TranscriptQuestion: Does a sport as violent as boxing still have a place in our society?
Bert Sugar: Well, in today’s society... you know, I quoted a Budd Schulberg line about boxing is chess played with human bodies. We’re in a violent world. You’ve got mixed martial arts, which is Grand Theft Auto played with human bodies. I don’t know whether the cages are there to keep the participants in or the spectators out. I haven’t heard "ban boxing" for 20 years, as the society gets more violent. Yes, there was a call for it, the AMA. I used to argue with them back in the ‘80’s. They’d say "There’s brain damage." And I said, “Yep, if you get hit in the head too many times, but so is there in football.” “No, there’s none in football.” And they’ll go on, “They’re wearing helmets.” Tell that to the guys who are now like John Mackey walking into walls. All of a sudden, they found it in football. Troy Aikman retired after eight concussions.
In boxing if you get a knockout... if you’re knocked out, you’re suspended for 30 days. In football, if you’re lying on the ground with a concussion, they’ll take you out and put you back in, in 30 seconds. And the announcers trivialize it, “He got a dinger.” He’s going to the wrong sideline looking out the earhole, he’s got a "dinger." So, boxing, I think is really—there was a study done where, I think it was the ninth- or tenth-most-dangerous sport. And those above it, including luge and bungee jumping and now football are accepted. And so is boxing.

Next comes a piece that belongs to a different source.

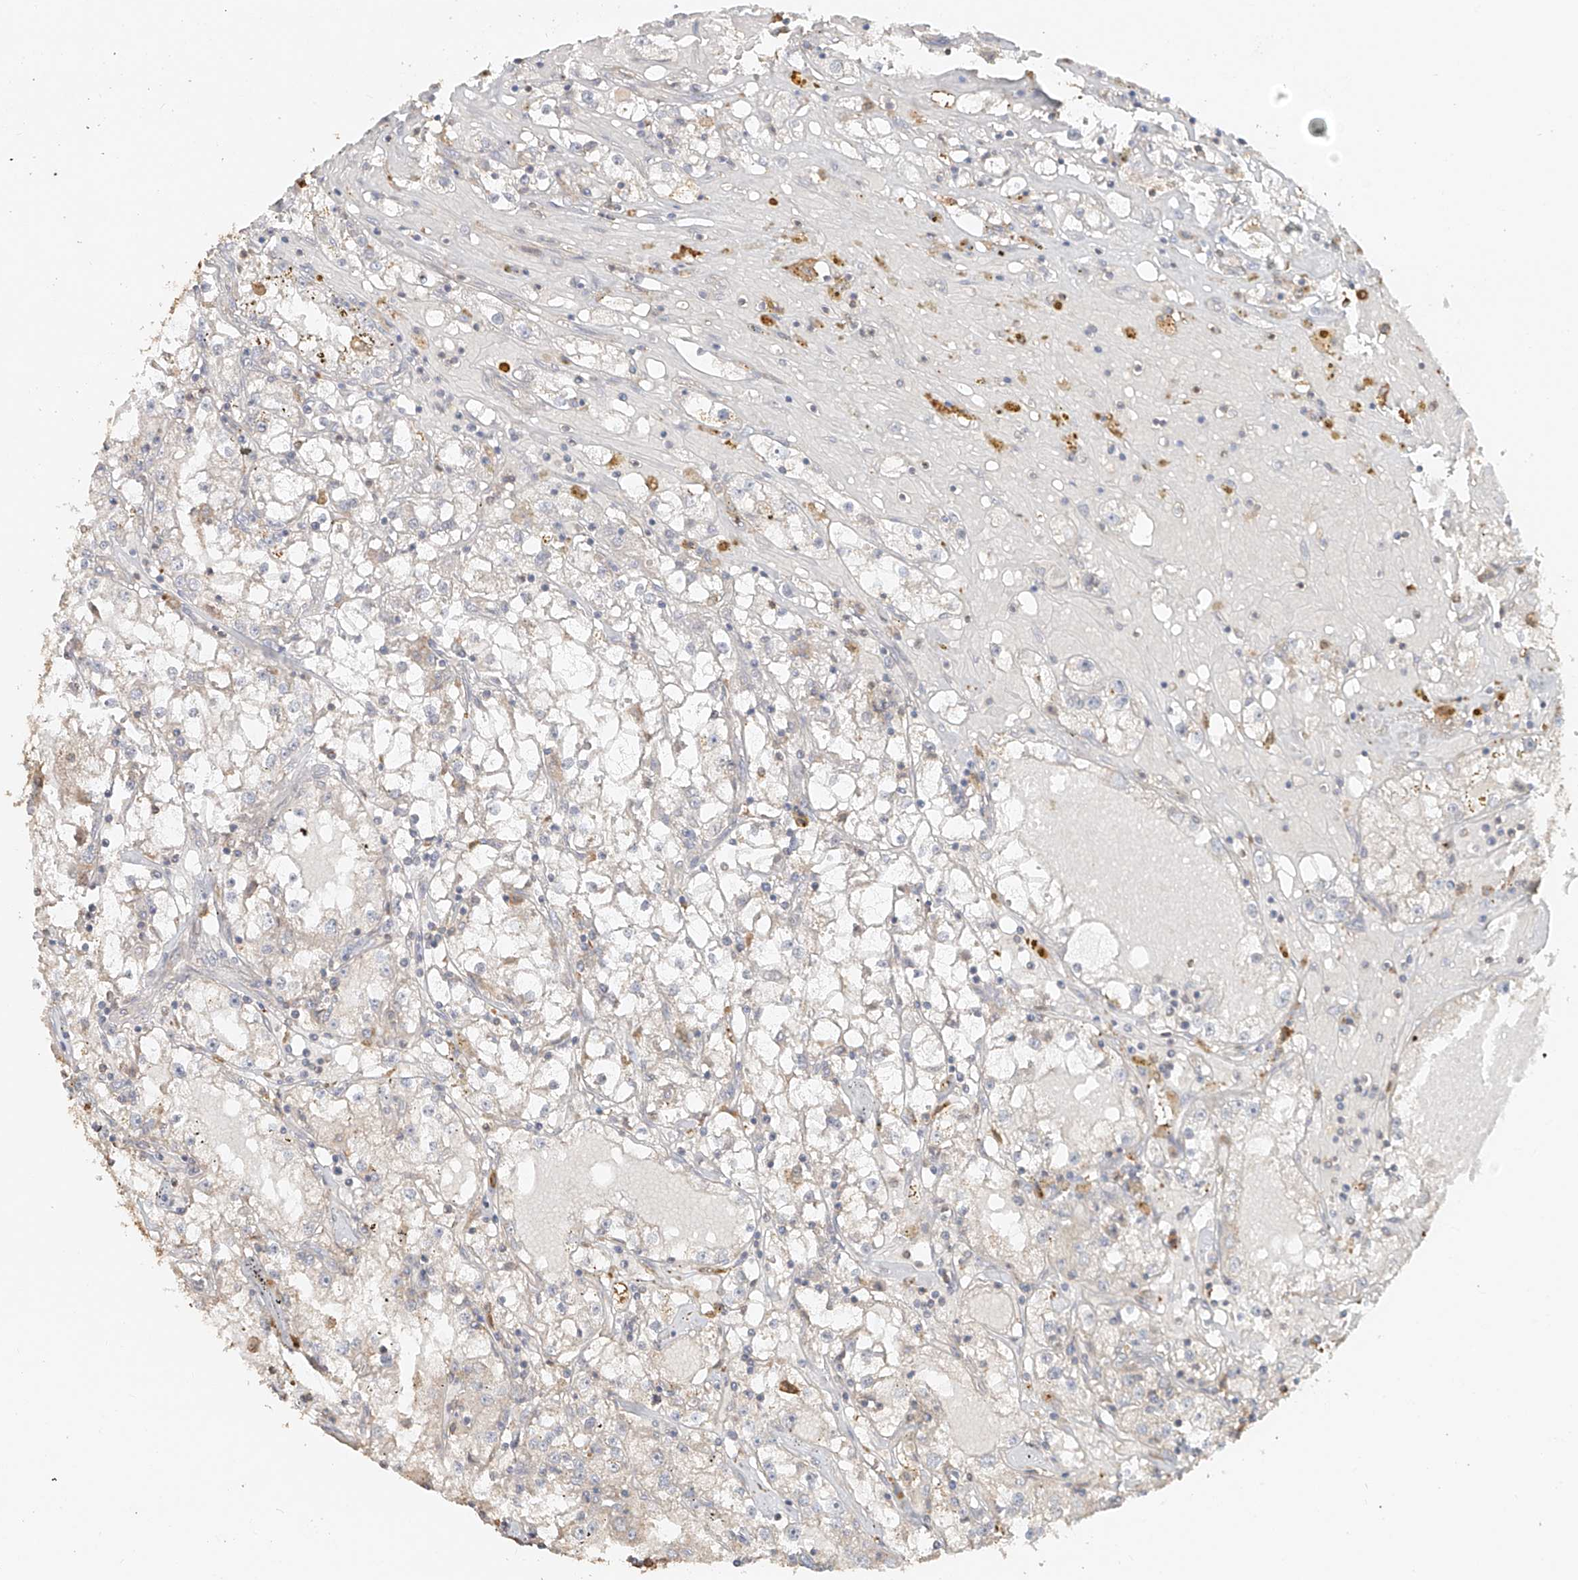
{"staining": {"intensity": "negative", "quantity": "none", "location": "none"}, "tissue": "renal cancer", "cell_type": "Tumor cells", "image_type": "cancer", "snomed": [{"axis": "morphology", "description": "Adenocarcinoma, NOS"}, {"axis": "topography", "description": "Kidney"}], "caption": "A high-resolution histopathology image shows immunohistochemistry (IHC) staining of renal cancer, which shows no significant positivity in tumor cells.", "gene": "NPHS1", "patient": {"sex": "male", "age": 56}}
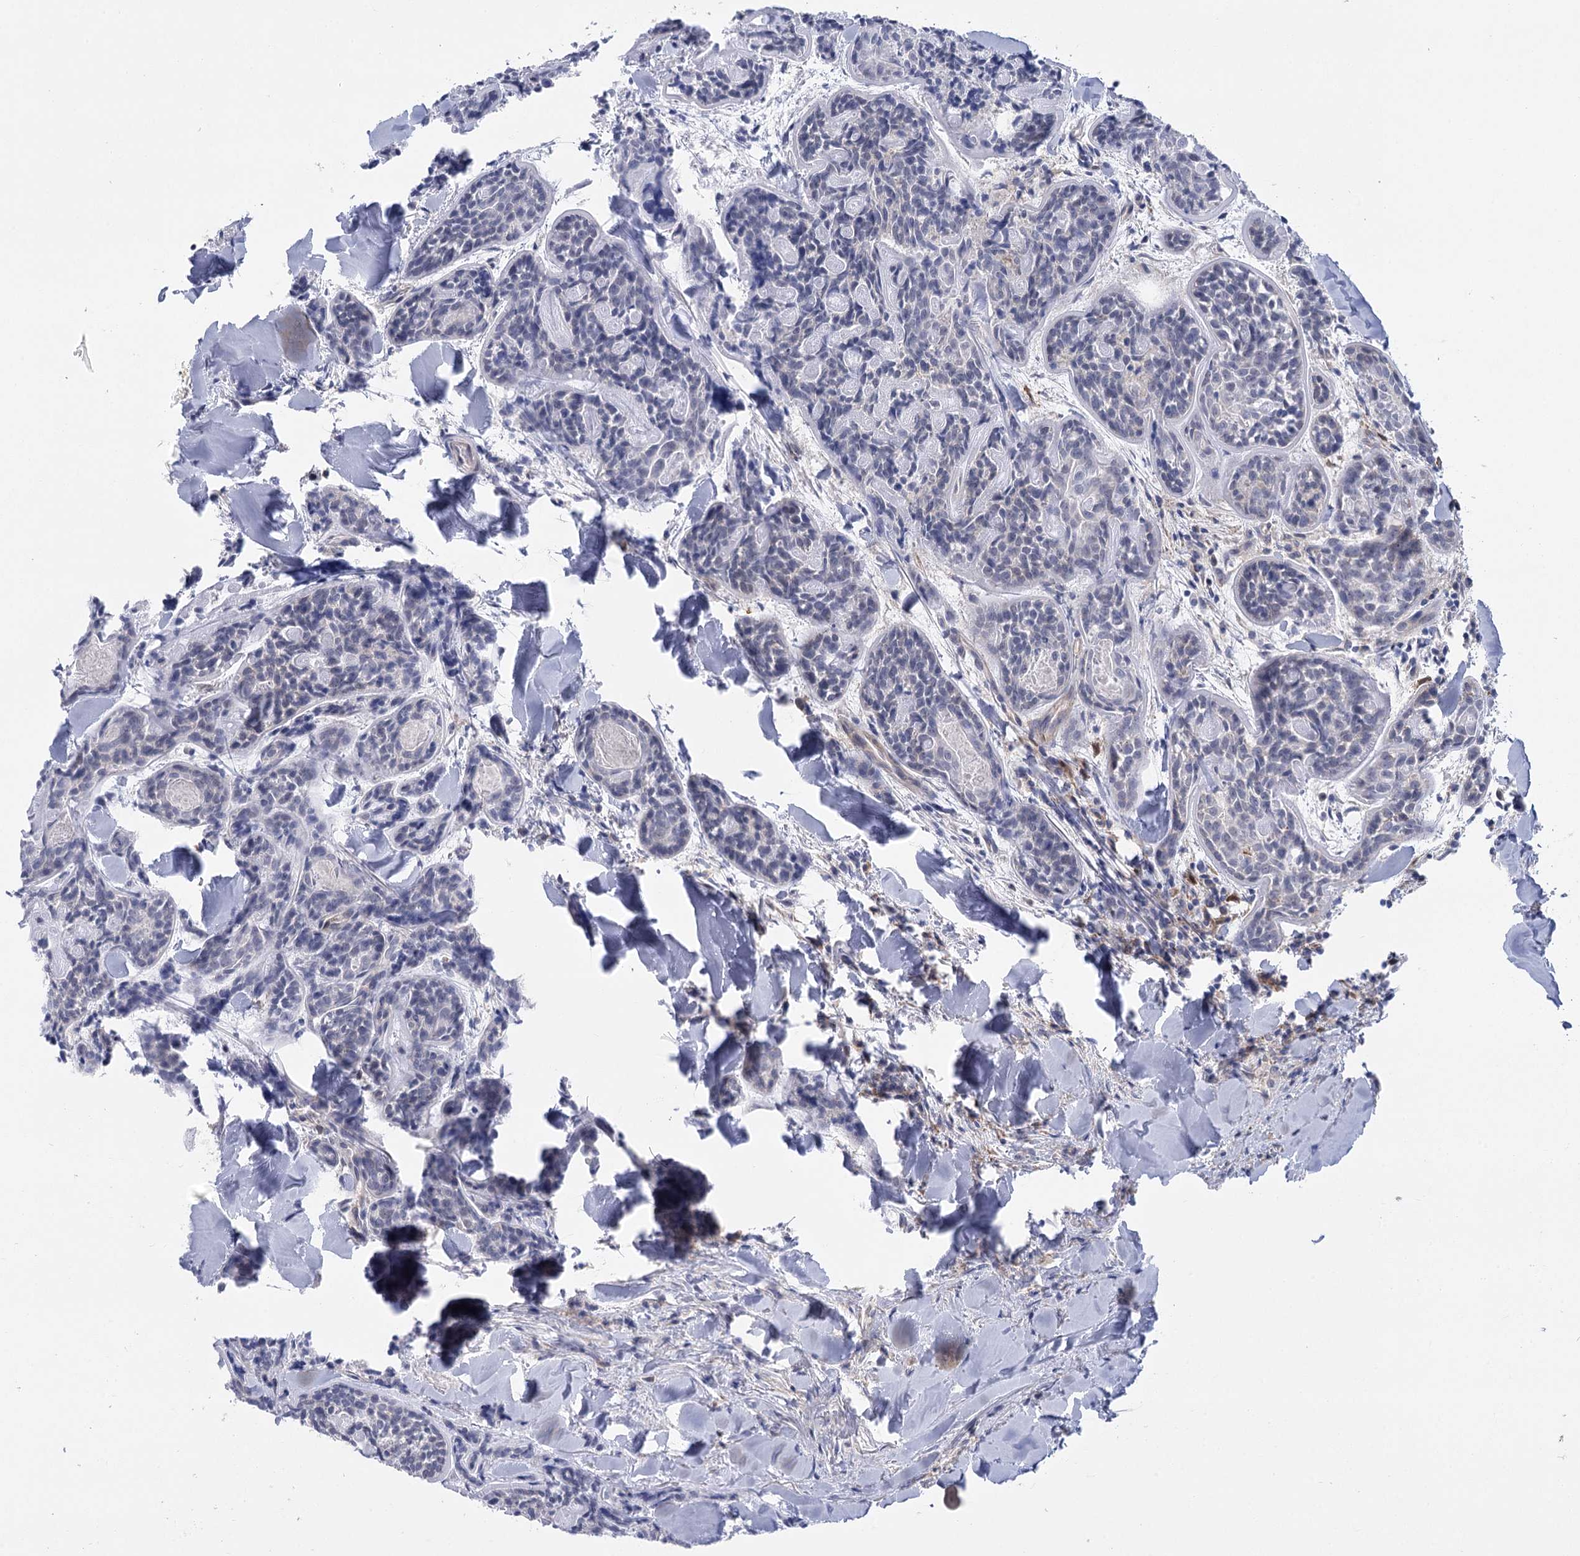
{"staining": {"intensity": "negative", "quantity": "none", "location": "none"}, "tissue": "head and neck cancer", "cell_type": "Tumor cells", "image_type": "cancer", "snomed": [{"axis": "morphology", "description": "Adenocarcinoma, NOS"}, {"axis": "topography", "description": "Salivary gland"}, {"axis": "topography", "description": "Head-Neck"}], "caption": "A high-resolution micrograph shows IHC staining of head and neck cancer, which shows no significant staining in tumor cells.", "gene": "CCDC88A", "patient": {"sex": "female", "age": 63}}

Boxing has other problems though; it’s lost its place in terms of favoritism amongst the sports fan, and part of that reason is simply stated that when it was at the top of the fan preference list back in the first 50 years of the last century, through 1950s, there were only three sports of major import. There was boxing, baseball, and horseracing. Pro football didn’t come to the popular frame of reference and into great popularity until '58, until the New York Giants played the Baltimore Colts in the greatest game every played, et cetera. You couldn’t give away pro basketball—it was played in the afternoon. They call came of age, and boxing kept going down the list of the preferred sports.
We now have so many sports—I mean, do you know Texas Hold’em is a sport? I see it on ESPN all the time. I’m waiting for competitive pole dancing. I mean it’s gotten silly out there. But everything’s a sport. X-games, Y-games, Z-games, who cares games. "Y" is right. Why games? But boxing continues to lose its position and that’s a problem.
The heavyweight champions today are so, almost anonymous, you could put them all in a police lineup in gloves, robes, and trunks holding their belts aloft, and not only would no one know who they are they wouldn’t know what these guys do for a living. But the heavyweight champion was the great... we haven’t had a heavyweight champion in so long that we could identify with, whose name isn't Klitschko. And I think there’s only one or two of them keep walking out of a room and changing their name, I think there’s one guy, that it suffers. The sport suffers because it’s not that identify... at least in the United States.
Question: What's wrong with professional boxing today?
Bert Sugar: I’ll tell you want the problem is. Lennox Lewis, very good fighter showed us that fighters 250 pounds or more could move, could punch, could be entertaining, and could box. Now, Rocky Marciano was 189. Joe Lewis was 204. This was at their heaviest. Mohammad Ali was 224 at his heaviest. We’ve not got heavyweights up to 300 pounds. Nicolai Valuev. And then a kid, a talented kid, an American, let’s just stay there, who is talented in athleticism and in an athletic way and over 250 pounds would go into football. The best American heavyweights are named Ray Lewis and Brian Urlacher because they’re over 250, and they can make more money. That’s what happened to the heavyweight division in America.